[Opening GIVEN RECORDS section]

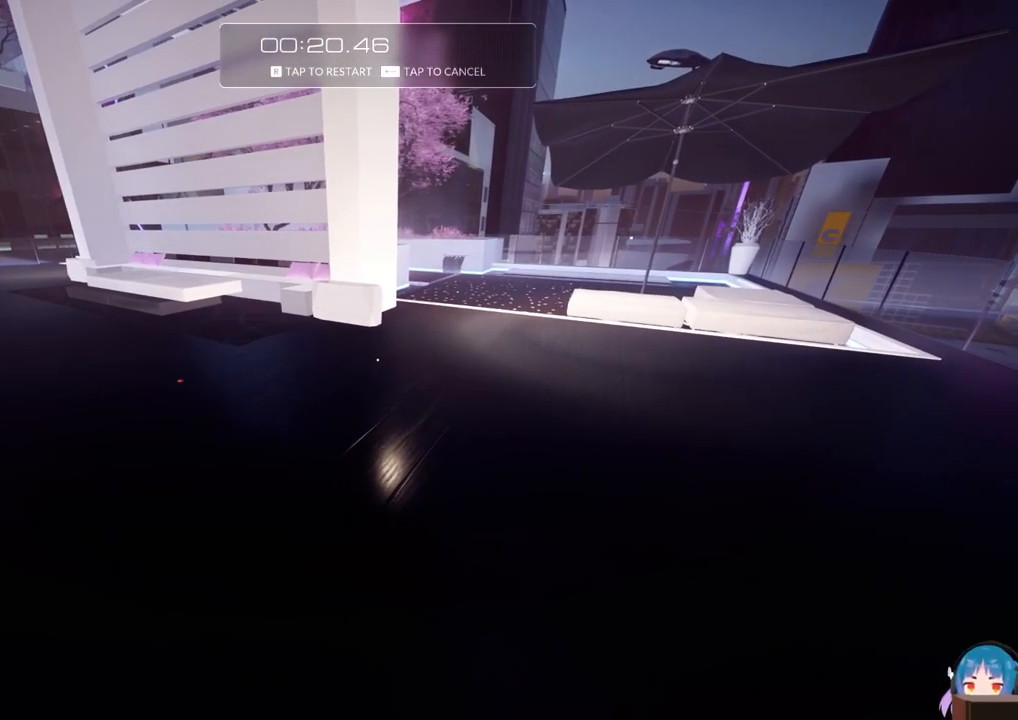
{"keys": ["a", "w"], "events": [[450, "a", "down"], [450, "w", "down"]]}
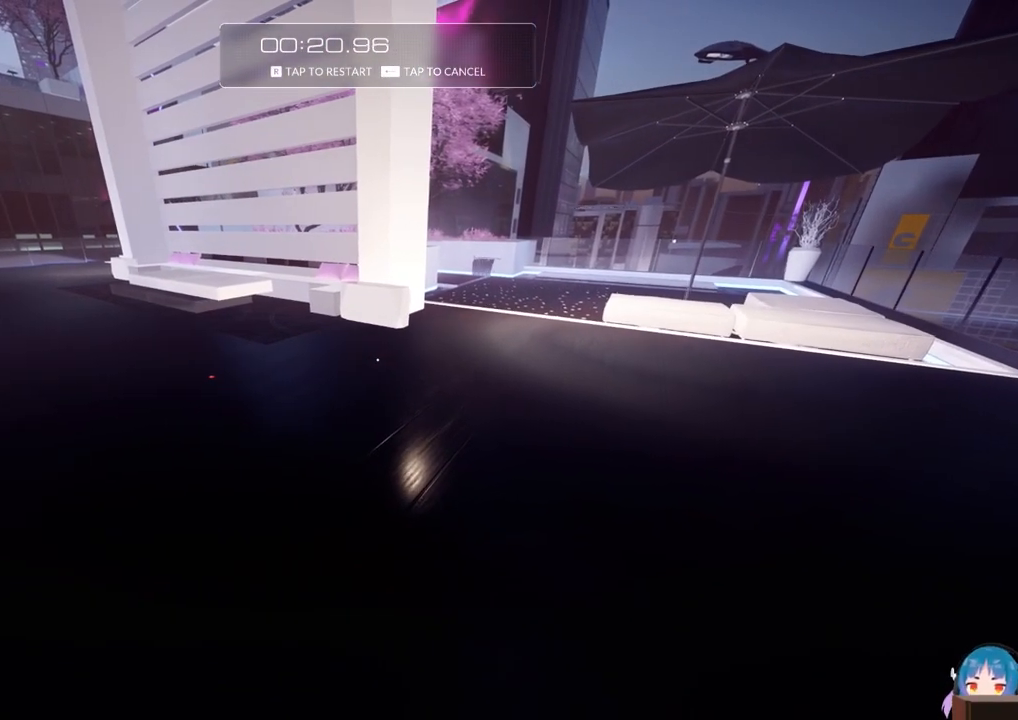
{"keys": ["a", "w"], "events": []}
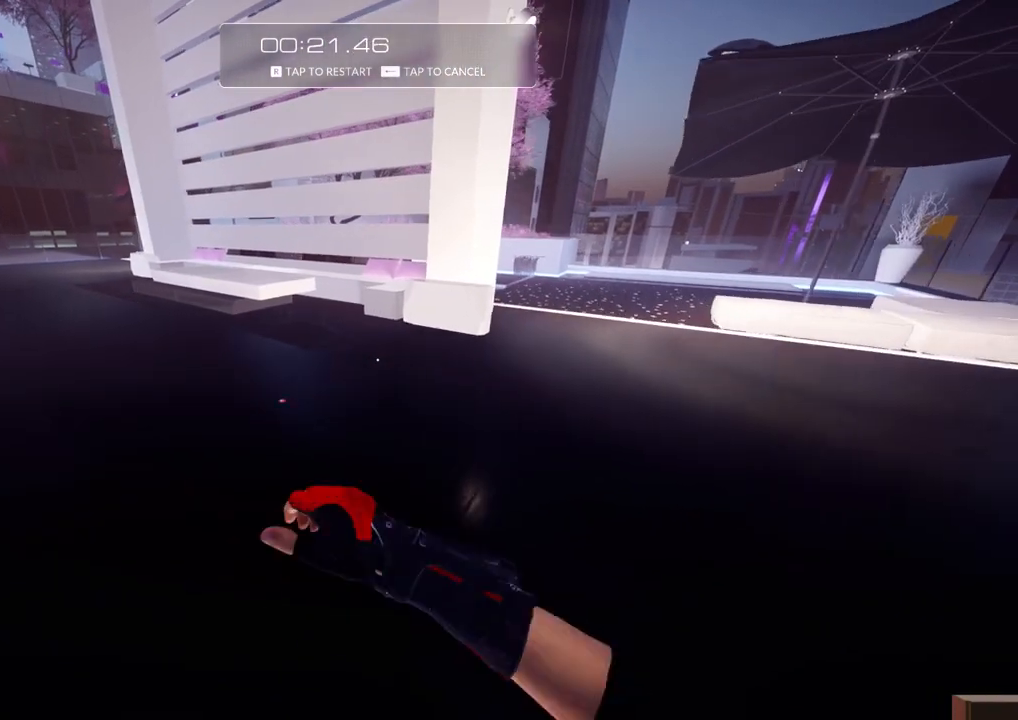
{"keys": ["a", "w"], "events": []}
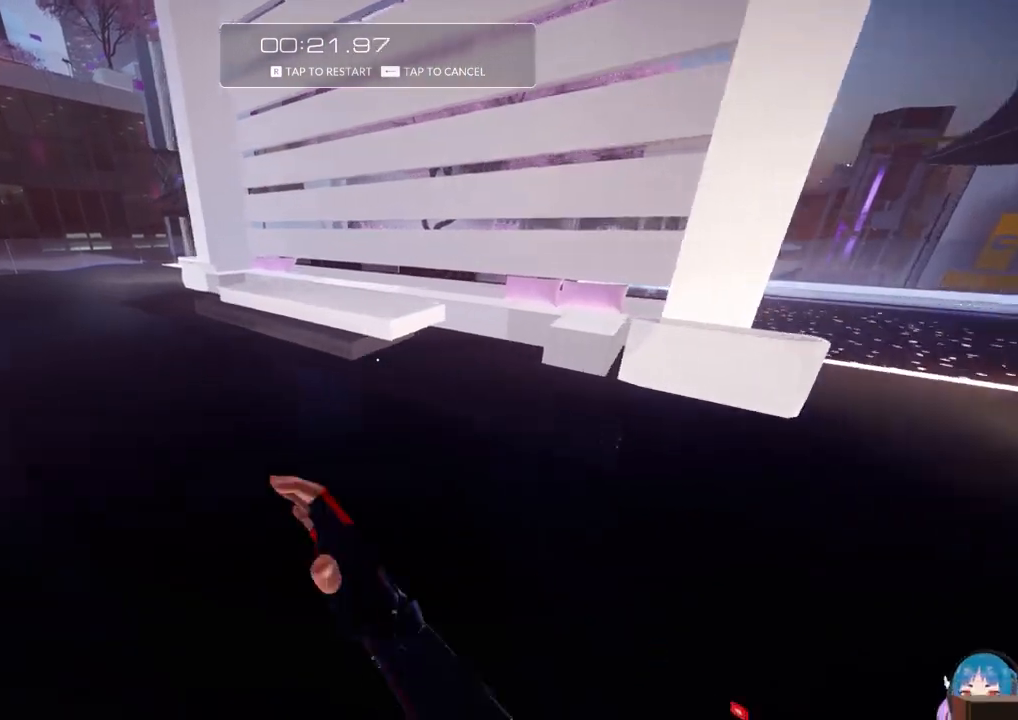
{"keys": ["a", "d", "w"], "events": [[500, "d", "down"]]}
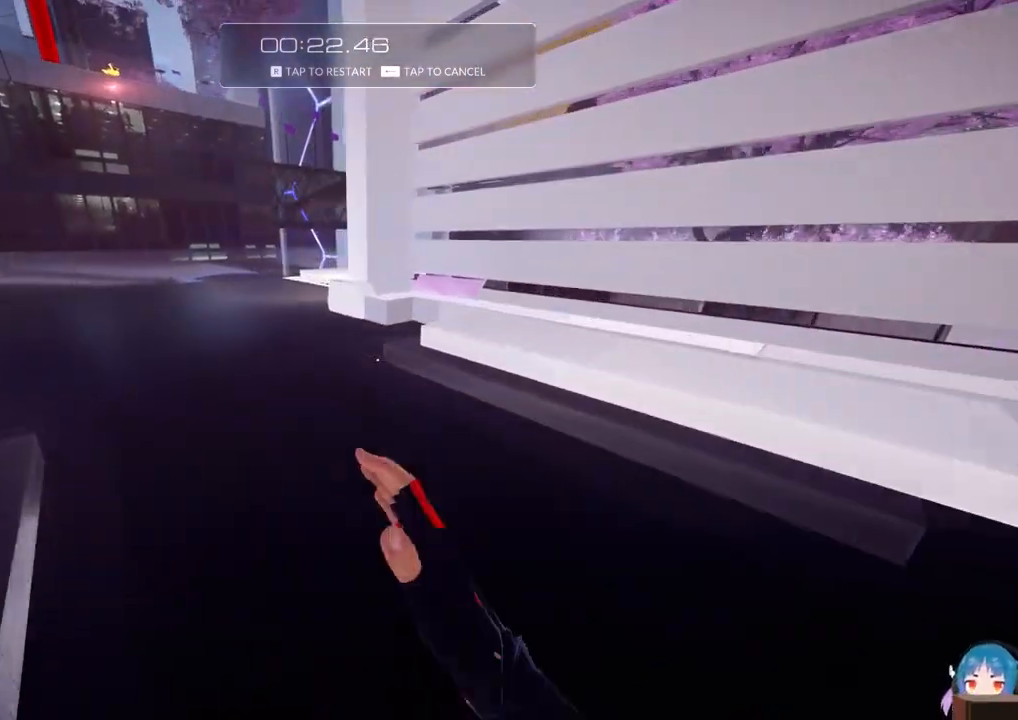
{"keys": ["a", "d", "w"], "events": []}
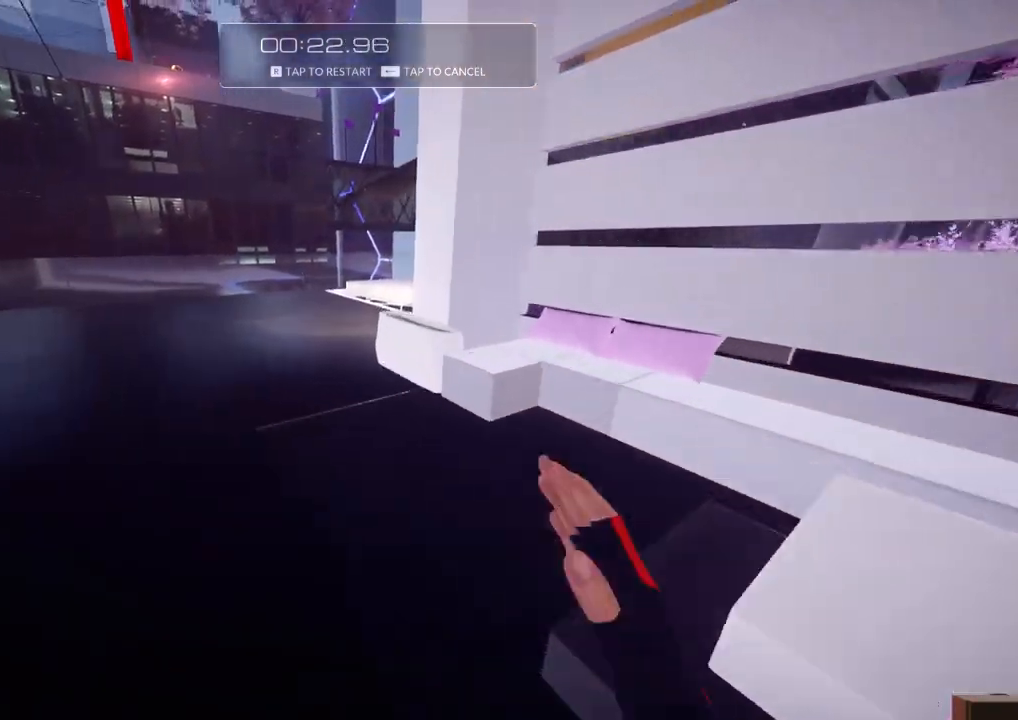
{"keys": ["a", "d", "w"], "events": []}
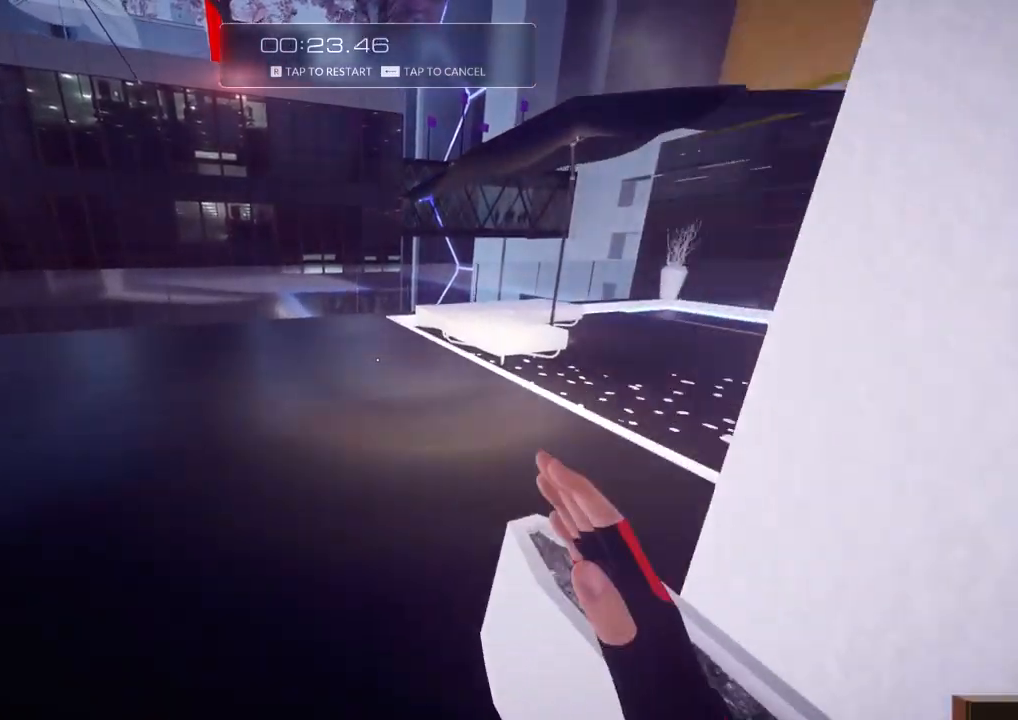
{"keys": ["a", "d", "w"], "events": []}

[Closing GIVEN RECORDS section]

TASK OBJECTIVE
Each entry above should be copied exactly. The pictures should not.

REPLY
{"keys": ["a", "w"], "events": [[450, "a", "down"], [450, "w", "down"]]}
{"keys": ["a", "w"], "events": []}
{"keys": ["a", "w"], "events": []}
{"keys": ["a", "d", "w"], "events": [[500, "d", "down"]]}
{"keys": ["a", "d", "w"], "events": []}
{"keys": ["a", "d", "w"], "events": []}
{"keys": ["a", "d", "w"], "events": []}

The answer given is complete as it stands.